Calculated quantities: a electron temperature computed from fitting the data shown in Fig. 2a to Eq. 1, b voltage responsivity for the strained detectors. Colours and lines as in Fig. 2. In these plots, the voltage has been corrected for any parasitic resistance, leaving only the tunnelling resistance, as required for Eq. 1 (Color figure online)

Full size image

The electron temperature for these data has been computed by fitting the data to Eq. 1. Using the electron temperature at zero bias, along with Eq. 3, it is possible to calculate the power absorbed within the silicon in each scenario. For the control device, the absorbed power was \(34~\mathrm {pW}\) for the 77-K source and \(43~\mathrm {pW}\) for the 300-K source. For the strained detector, the absorbed power was \(9.2~\mathrm {pW}\) for the 77-K source and \(20~\mathrm {pW}\) for the 300-K source. The difference between these powers for the two detectors is due to alterations in the optical setup and in both measurements we believe there to be a substantial background power due to the cryostat optics and stray light; these values for the absorbed power are supported by our noise modelling, an example of which is shown in Fig. 4. From the computed electron temperature, it is also possible to calculate the responsivity using Eq. 4, and the results of this are shown in Fig. 3.

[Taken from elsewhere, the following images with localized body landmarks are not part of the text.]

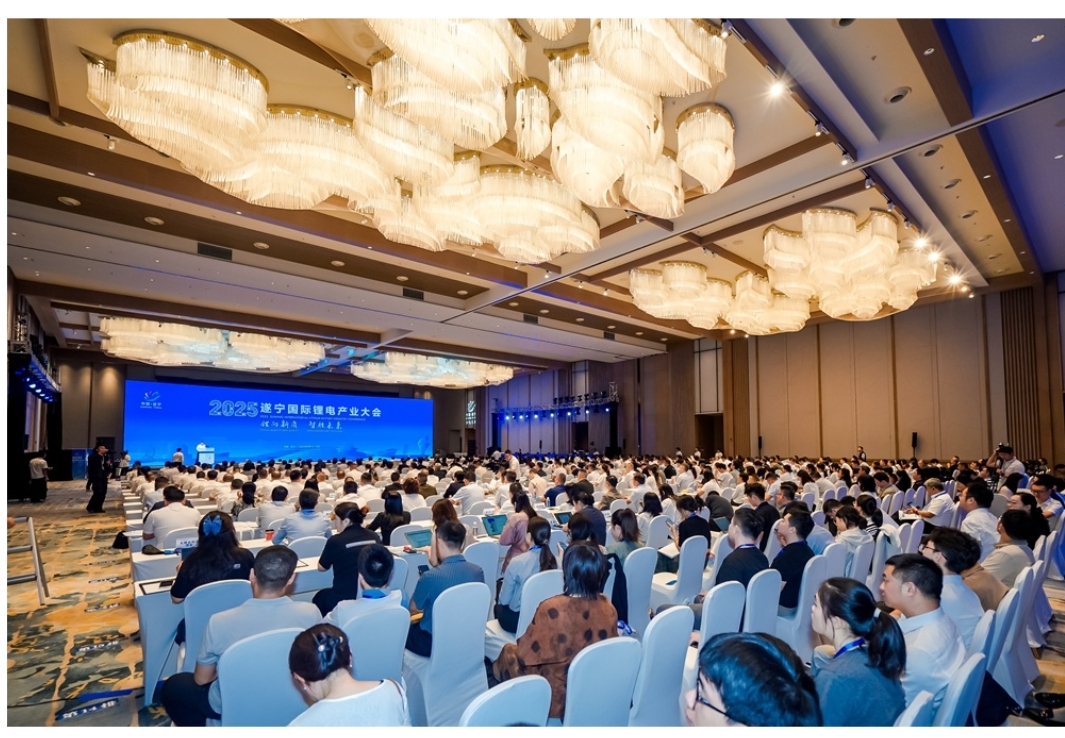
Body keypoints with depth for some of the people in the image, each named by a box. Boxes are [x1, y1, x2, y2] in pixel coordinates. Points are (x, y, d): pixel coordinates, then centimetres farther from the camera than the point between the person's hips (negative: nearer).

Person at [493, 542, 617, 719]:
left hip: (556, 698, -5)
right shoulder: (609, 609, -15)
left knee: (508, 651, 21)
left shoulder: (552, 609, -31)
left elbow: (525, 657, -18)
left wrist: (517, 646, 5)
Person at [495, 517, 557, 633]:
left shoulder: (517, 562, -23)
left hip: (517, 619, -4)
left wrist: (499, 601, 11)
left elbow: (504, 599, -11)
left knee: (499, 605, 27)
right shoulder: (555, 561, -12)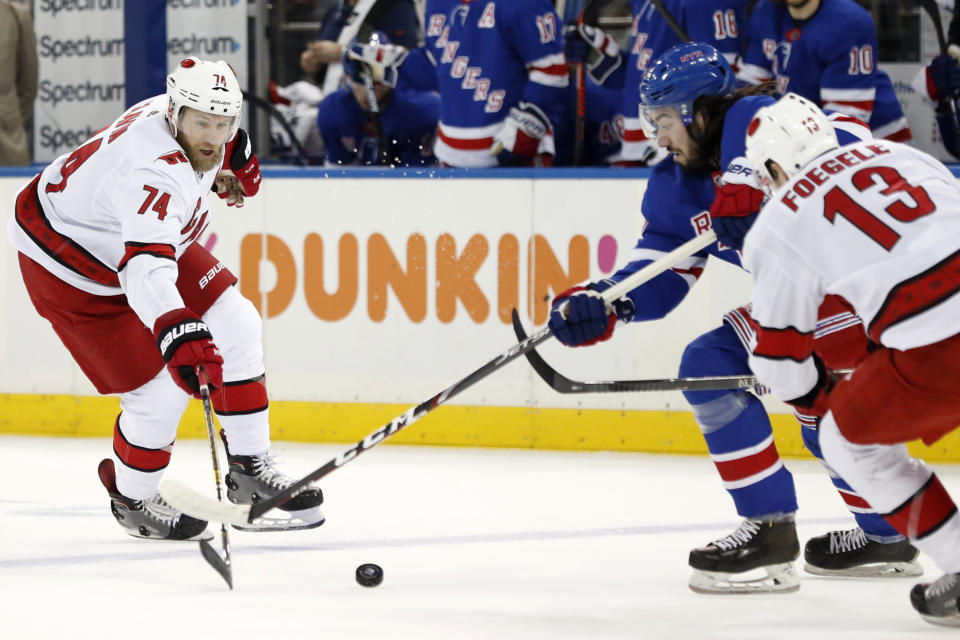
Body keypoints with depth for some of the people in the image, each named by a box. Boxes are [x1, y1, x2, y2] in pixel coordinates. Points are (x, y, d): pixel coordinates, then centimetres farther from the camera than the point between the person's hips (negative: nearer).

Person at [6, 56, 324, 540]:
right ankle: (131, 499, 15)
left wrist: (233, 159, 1)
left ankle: (249, 469, 17)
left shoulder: (177, 111, -13)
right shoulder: (154, 169, -39)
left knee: (236, 325, 5)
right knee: (161, 390, -13)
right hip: (71, 269, -10)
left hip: (145, 241, 10)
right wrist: (177, 333, -69)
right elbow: (145, 268, -55)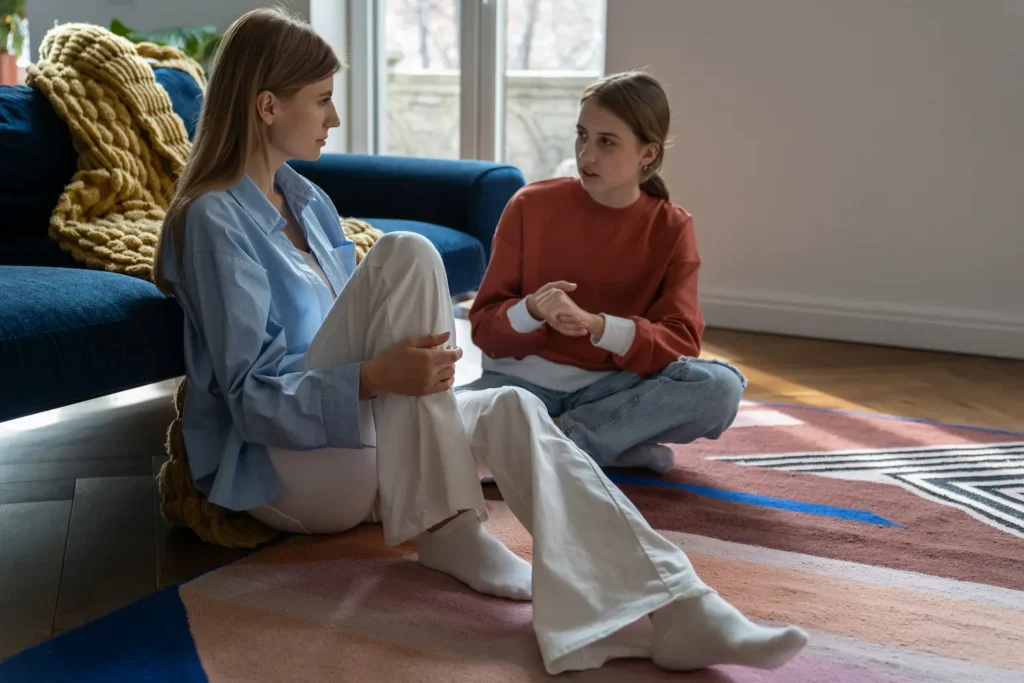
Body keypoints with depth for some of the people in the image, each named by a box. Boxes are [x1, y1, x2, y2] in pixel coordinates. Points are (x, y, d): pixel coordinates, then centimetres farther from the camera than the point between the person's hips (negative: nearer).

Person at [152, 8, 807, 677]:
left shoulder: (309, 202, 15)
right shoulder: (214, 219, -11)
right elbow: (252, 396, -17)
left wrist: (410, 368, -1)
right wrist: (376, 377, -32)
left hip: (363, 452, 7)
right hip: (277, 469, -7)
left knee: (512, 411, -21)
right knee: (407, 255, -23)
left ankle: (680, 608, -33)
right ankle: (444, 526, -22)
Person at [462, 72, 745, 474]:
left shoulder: (671, 229, -3)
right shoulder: (530, 206, -4)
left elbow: (680, 342, -13)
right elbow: (484, 325, -3)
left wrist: (596, 325, -31)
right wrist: (532, 311, -27)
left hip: (611, 386, 1)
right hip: (525, 380, 0)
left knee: (722, 386, -28)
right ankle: (615, 443, -21)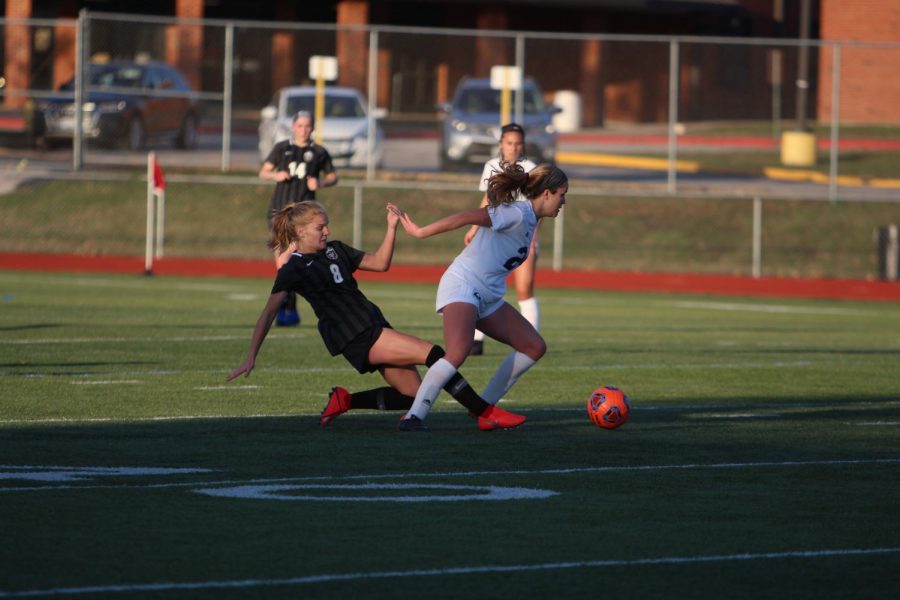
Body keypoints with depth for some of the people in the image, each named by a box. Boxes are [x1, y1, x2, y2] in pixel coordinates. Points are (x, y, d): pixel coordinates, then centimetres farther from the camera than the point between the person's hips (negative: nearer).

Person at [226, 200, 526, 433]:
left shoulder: (335, 250, 17)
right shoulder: (293, 269, -5)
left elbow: (380, 263, 20)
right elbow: (269, 312, -8)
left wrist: (392, 228, 7)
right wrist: (251, 358, -14)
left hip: (376, 328, 9)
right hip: (356, 338, -9)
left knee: (412, 394, 2)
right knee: (432, 353, -19)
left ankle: (344, 400, 15)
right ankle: (486, 414, -18)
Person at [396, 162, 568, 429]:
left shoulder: (529, 219, 14)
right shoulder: (518, 214, -17)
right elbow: (467, 218, -21)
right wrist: (421, 232, -19)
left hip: (489, 298, 10)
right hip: (462, 288, -10)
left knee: (535, 347, 10)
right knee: (458, 353, -32)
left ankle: (483, 407, 14)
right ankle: (414, 415, -29)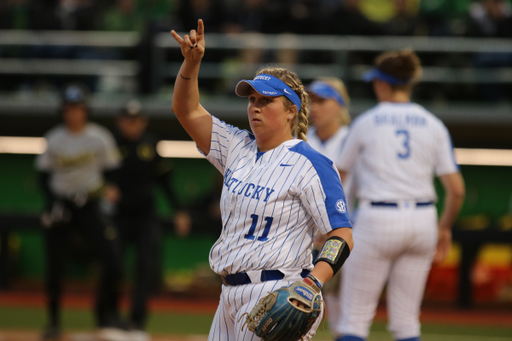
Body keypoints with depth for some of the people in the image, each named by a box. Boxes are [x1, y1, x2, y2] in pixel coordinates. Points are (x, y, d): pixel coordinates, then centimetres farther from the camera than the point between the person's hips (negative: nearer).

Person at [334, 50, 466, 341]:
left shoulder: (366, 122, 0)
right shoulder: (434, 125, 4)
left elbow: (338, 175, 13)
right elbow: (457, 189, -1)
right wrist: (445, 228, 15)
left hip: (377, 219, -3)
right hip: (422, 221, 3)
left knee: (355, 317, 1)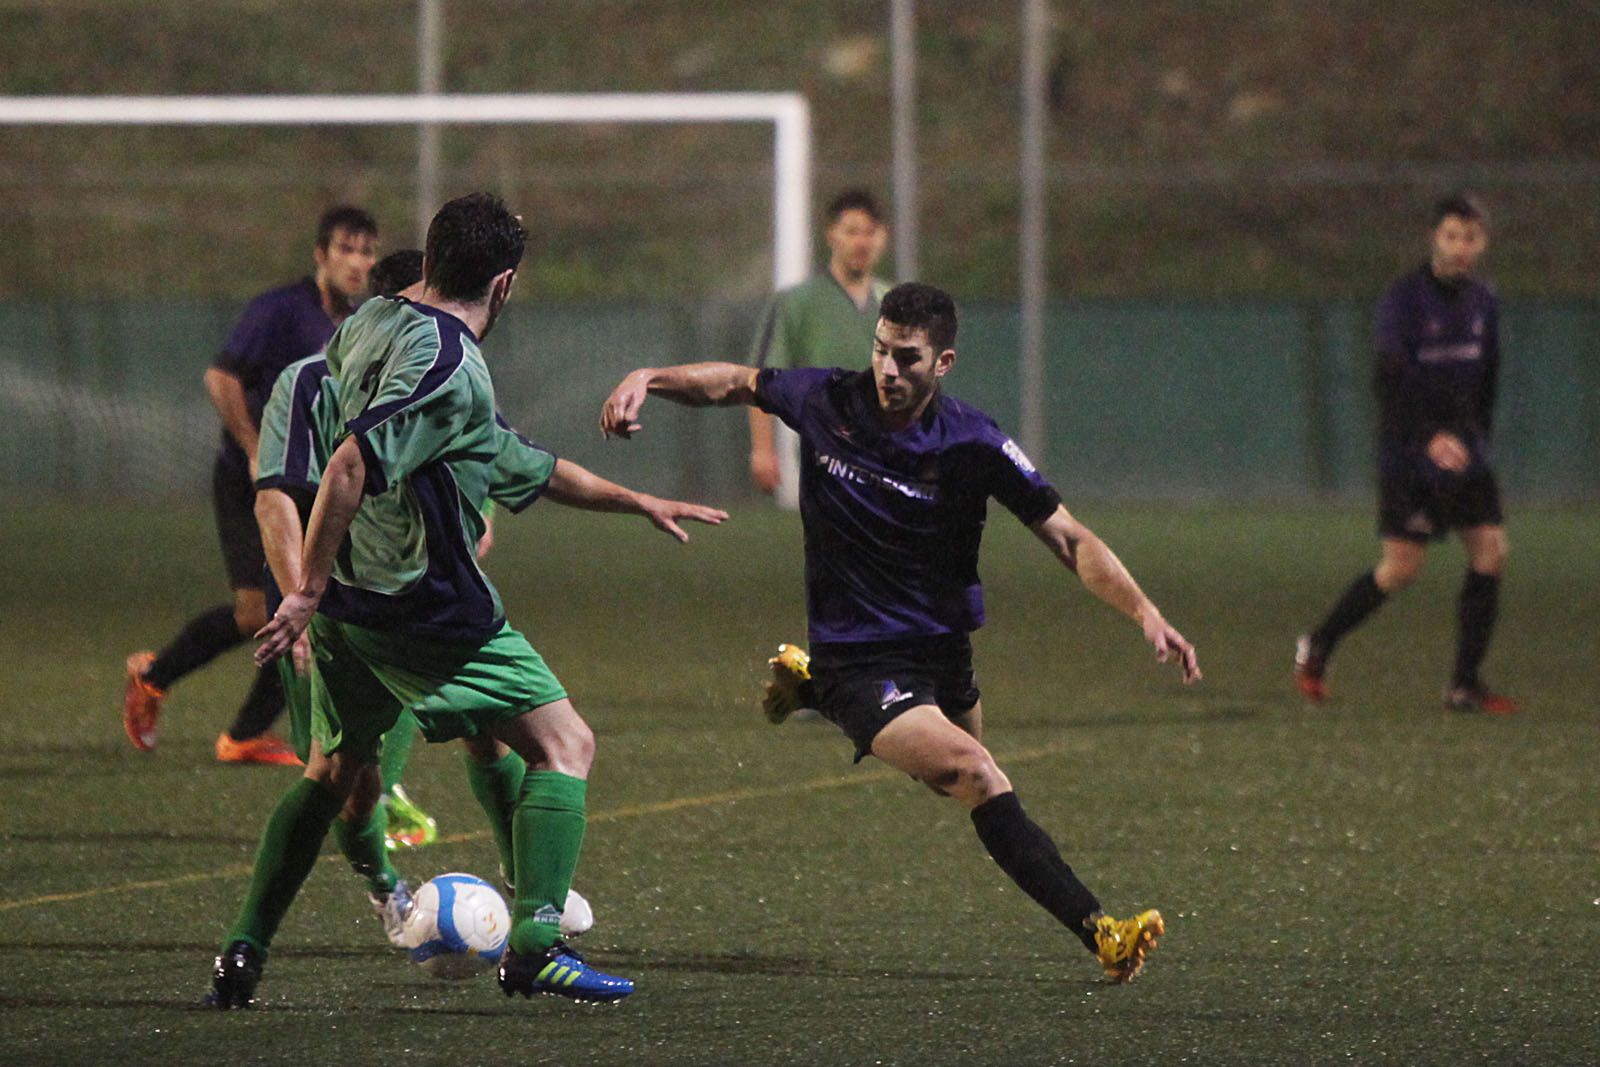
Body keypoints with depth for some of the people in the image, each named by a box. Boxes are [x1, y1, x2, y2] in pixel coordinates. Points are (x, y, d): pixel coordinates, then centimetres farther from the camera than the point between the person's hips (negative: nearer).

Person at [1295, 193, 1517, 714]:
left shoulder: (1483, 302, 9)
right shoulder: (1404, 298, -12)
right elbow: (1395, 376, -25)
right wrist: (1431, 436, -37)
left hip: (1464, 452, 6)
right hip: (1409, 454, -6)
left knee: (1490, 551, -6)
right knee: (1402, 568, -6)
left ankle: (1465, 684, 1)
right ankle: (1317, 647, 15)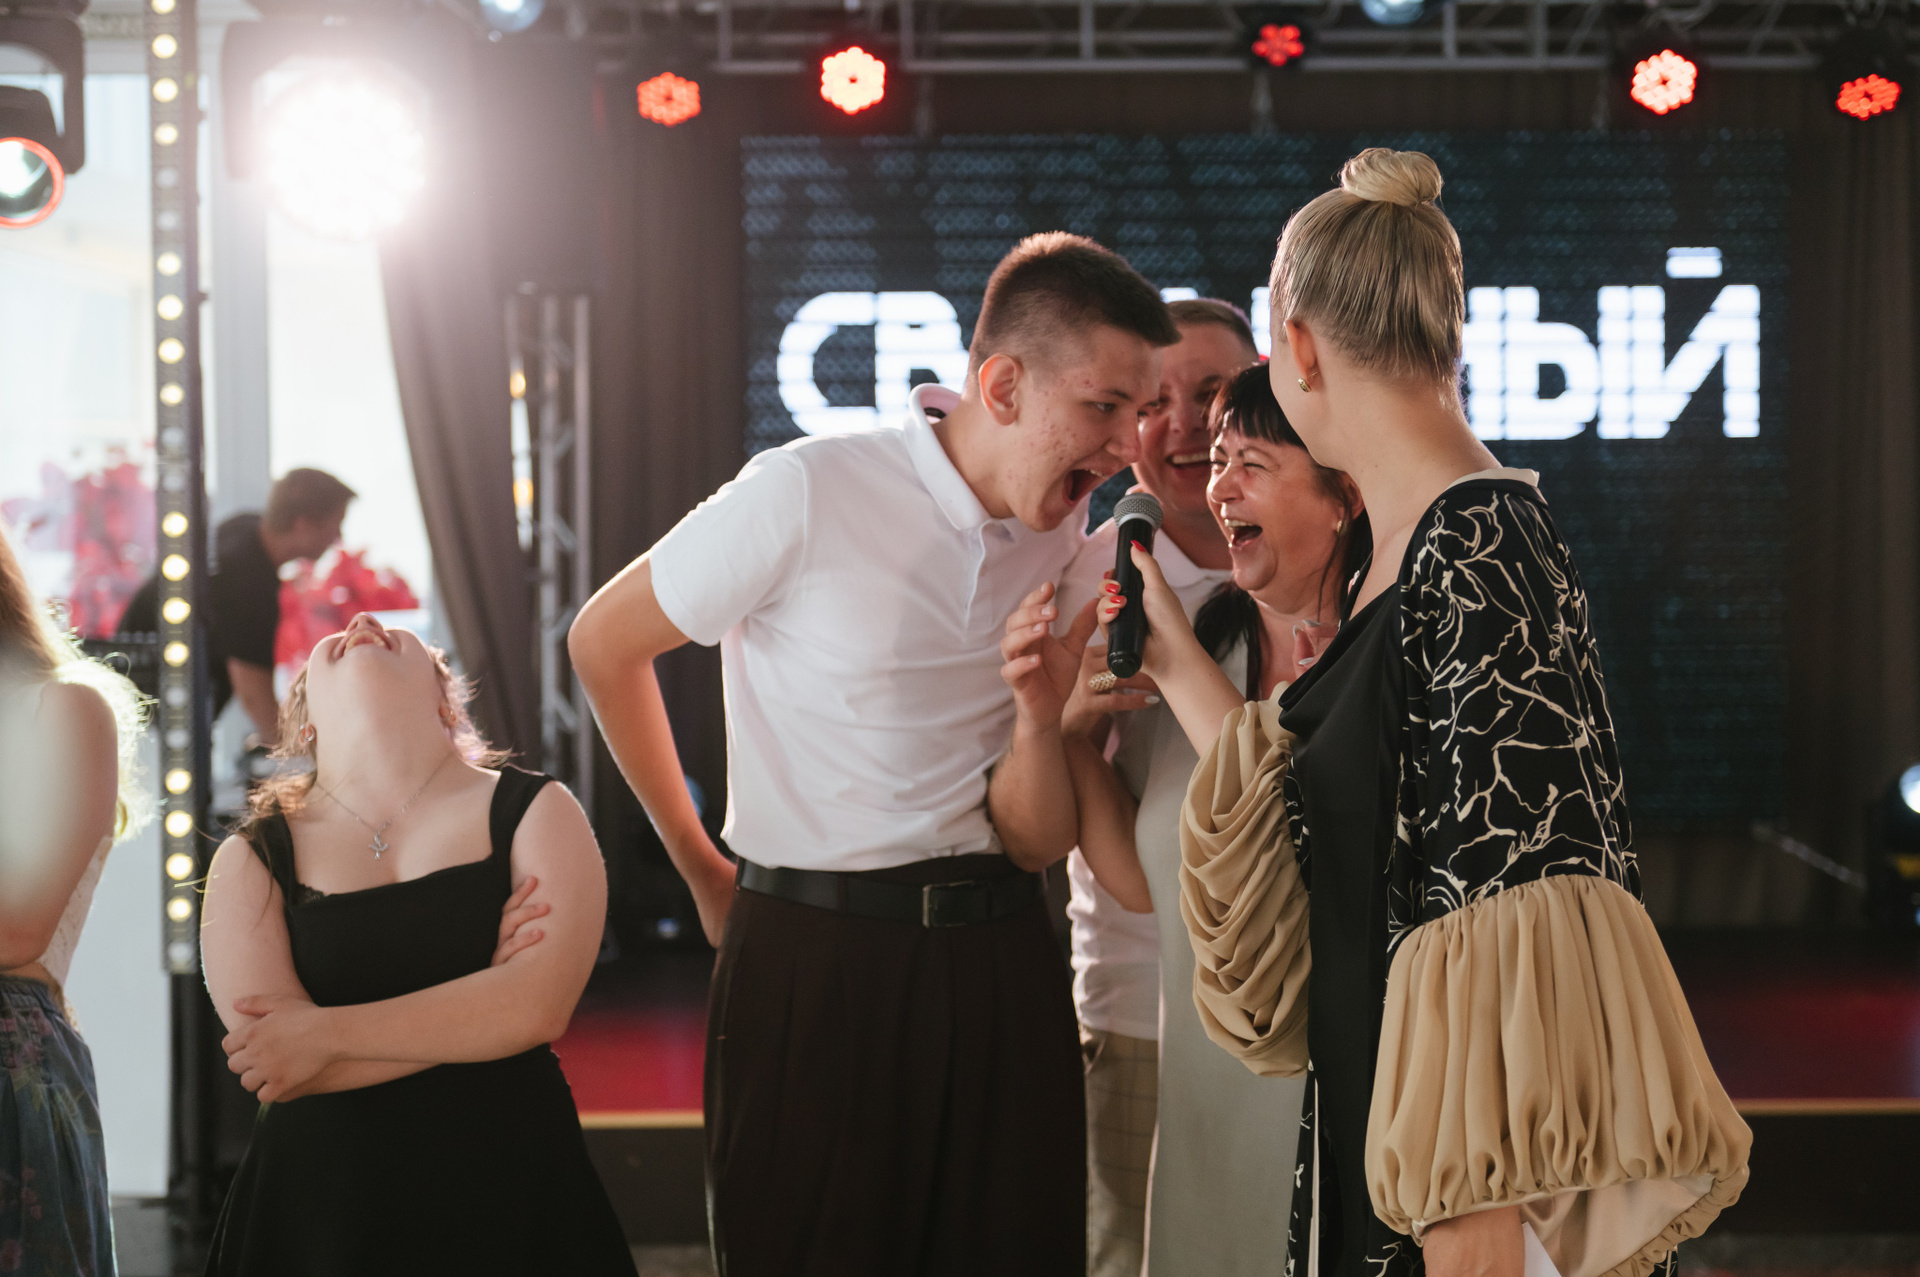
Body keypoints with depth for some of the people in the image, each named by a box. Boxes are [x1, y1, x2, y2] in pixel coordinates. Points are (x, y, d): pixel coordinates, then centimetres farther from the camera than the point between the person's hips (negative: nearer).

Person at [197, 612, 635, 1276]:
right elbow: (271, 1069, -11)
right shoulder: (250, 858, 2)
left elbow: (541, 1006, -14)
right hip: (322, 1212, 0)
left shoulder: (534, 810, 1)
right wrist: (477, 1003, -13)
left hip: (508, 1199, 0)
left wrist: (326, 1033, -16)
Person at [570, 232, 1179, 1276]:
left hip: (997, 957, 5)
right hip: (814, 956, -5)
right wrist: (706, 874, 9)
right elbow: (604, 642, 1)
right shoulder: (809, 495, -12)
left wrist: (1041, 719, -16)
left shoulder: (1066, 545, 6)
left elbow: (1035, 845, 5)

Figure 3 shows that when the incident power is increased there is an overall drop in the responsivity of the detector (the difference between the dashed and dotted lines), this is attributed to an overall increase in the electron temperature for the higher incident power. If the two curves for the 77-K source are examined (dashed lines in Fig. 3), then the difference in peak responsivity is a factor of \(\sim \)25. This value is very close to the difference in the \(\varSigma \) parameter for the two materials (\(\varSigma _{\mathrm {control}}/\varSigma _{\mathrm {strained}} = 26\)).

Fig. 4
figure 4

Example of measured and modelled noise for the strained detector observing a 77-K source. Noise modelled using Eqs. 5 and  6. Lines modelled data, red—amplifier noise, green—tunnelling noise, cyan—e-ph noise, blue—photon noise, dashed black—total device noise (sum of tunnelling and e-ph noise), black—total modelled noise level. Circles measured data. Overall the model and data are in good agreement and show that the device is photon-noise limited from approximately 0.1–\(0.3~\mathrm {mV}\) (Color figure online)

Full size image

From the responsivity, and by using Eqs. 5 and 6, it is possible to calculate the noise-equivalent power for the two detectors. This has been found to be \(3.0 \times 10^{-16}~\mathrm {W\,Hz^{{-1}{2}}}\) for the control device and \(6.6\times 10^{-17}~\mathrm {W\,Hz^{{-1}{2}}}\) for the strained device, both of these values are found when observing the 77-K source. In the case of the control device, the limiting noise source, across the entire measurement, was the amplifier noise remaining after cross correlation (increased by the poorer responsivity). For the strained device, the noise-equivalent power was photon-noise limited for biases corresponding to voltages in the range \(\varDelta < V < 2\varDelta \) (as shown, for the 77-K source, in Fig. 4), outside of this range the noise-equivalent power was limited by a combination of tunnelling and the amplifier noise.

7 Conclusion

The introduction of a straining layer to a silicon cold-electron bolometer has increased the detector responsivity by a factor of 25. This increased responsivity can be attributed to the weaker coupling between the electrons and the phonons in the strained material. In terms of sensitivity the limiting noise source for the unstrained device was the readout, whereas in the strained detector the sensitivity was photon-noise limited, afforded by the improved responsivity lowering the amplifier noise contribution. Taking the strained-silicon device, we achieve a minimum noise-equivalent power of \(6.6 \times 10^{-17}~\mathrm {W\,Hz^{{-1}{2}}}\) at optimum bias.